The suggestion that we are missing out on something denies the omnipotence of God in making Himself know to us and guiding our paths into the works He has already ordained for us (Eph. 2:10). It also suggests that God is passive and not omnipotent, and that if we fail to tap into Him through the various skills and techniques, we’ve missed His spiritual boat.

Such a conclusion ignores the many accounts describing God infallibly leading even those who were non-believers and non-seekers. He brought the Assyrians and Babylonians against Israel. In order to rescue His people, He turned allied armies against one another (2 Chron. 20:1-24). These armies didn’t have to learn how to discern the “Word of God” within them in order to walk in obedience to His divine promptings. Our God is able to influence our thinking and decision-making even when we are unaware of His influence:

• The king's heart is in the hand of the LORD; he directs it like a watercourse wherever he pleases. (Proverbs 21:1)

We need not worry about whether we are hearing the Lord or not. Instead, He hears us and has promised to guide us along the paths He has designated for us (Proverbs 20:24; Psalm 139:16; 37:23; Matthew 10:29-30). Nor should we allow Christian mystics like Richard Foster to undermine our faith when we haven’t received our prayer requests:

• Often we assume we are in contact when we are not…Often people will pray and pray with all the faith in the world, but nothing happens.
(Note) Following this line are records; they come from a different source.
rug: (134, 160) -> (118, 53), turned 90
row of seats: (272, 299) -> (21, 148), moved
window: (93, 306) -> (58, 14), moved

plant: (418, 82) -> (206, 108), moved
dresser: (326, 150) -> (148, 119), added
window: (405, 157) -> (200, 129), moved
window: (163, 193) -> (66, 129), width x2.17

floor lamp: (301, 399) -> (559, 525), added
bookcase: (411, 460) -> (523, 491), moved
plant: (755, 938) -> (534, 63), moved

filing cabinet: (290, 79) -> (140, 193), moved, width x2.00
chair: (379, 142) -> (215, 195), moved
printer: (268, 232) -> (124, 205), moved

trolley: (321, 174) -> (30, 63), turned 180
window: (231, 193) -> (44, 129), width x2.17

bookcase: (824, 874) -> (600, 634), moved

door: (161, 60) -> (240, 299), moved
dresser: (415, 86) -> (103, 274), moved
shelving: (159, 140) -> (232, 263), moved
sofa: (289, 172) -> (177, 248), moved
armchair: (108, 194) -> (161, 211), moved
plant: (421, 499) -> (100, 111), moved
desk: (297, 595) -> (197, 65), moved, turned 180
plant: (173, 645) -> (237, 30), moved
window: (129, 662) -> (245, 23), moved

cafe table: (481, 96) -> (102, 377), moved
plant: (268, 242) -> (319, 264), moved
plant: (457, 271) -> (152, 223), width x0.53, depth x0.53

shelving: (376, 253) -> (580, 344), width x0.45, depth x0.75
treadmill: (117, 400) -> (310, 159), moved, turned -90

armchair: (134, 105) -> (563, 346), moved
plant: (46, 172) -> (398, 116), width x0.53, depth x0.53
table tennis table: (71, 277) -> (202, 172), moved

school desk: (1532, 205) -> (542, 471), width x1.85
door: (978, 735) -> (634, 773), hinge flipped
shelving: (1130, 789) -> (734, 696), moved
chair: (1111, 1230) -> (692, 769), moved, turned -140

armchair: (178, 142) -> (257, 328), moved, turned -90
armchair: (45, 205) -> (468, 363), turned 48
Naturally, they are not contacting the channel. We begin praying for others by first centering down and listening to the quiet thunder of the Lord of hosts. Attuning ourselves to divine breathings is spiritual work, but without it our praying is vain repetition. Listening to the Lord is the first thing…(Celebration of Disciplines, 34)

I wonder whether Foster would apply this principle to Abraham who had to wait 25 years in order to receive the child of the Promise, Isaac. Perhaps Abraham had failed in “contacting the channel” for the first 24 years? The Christian life and relationship with God has nothing to do with learning mystical disciplines and everything to do with what the Bible has specified – faith, repentance, confession, prayer and obedience. It’s really very simple:

• If God is for us, who can be against us? He who did not spare his own Son, but gave him up for us all--how will he not also, along with him, graciously give us all things? (Romans 8:31-32)

We therefore can rest assured that if we have Christ, we need not worry that we are missing something.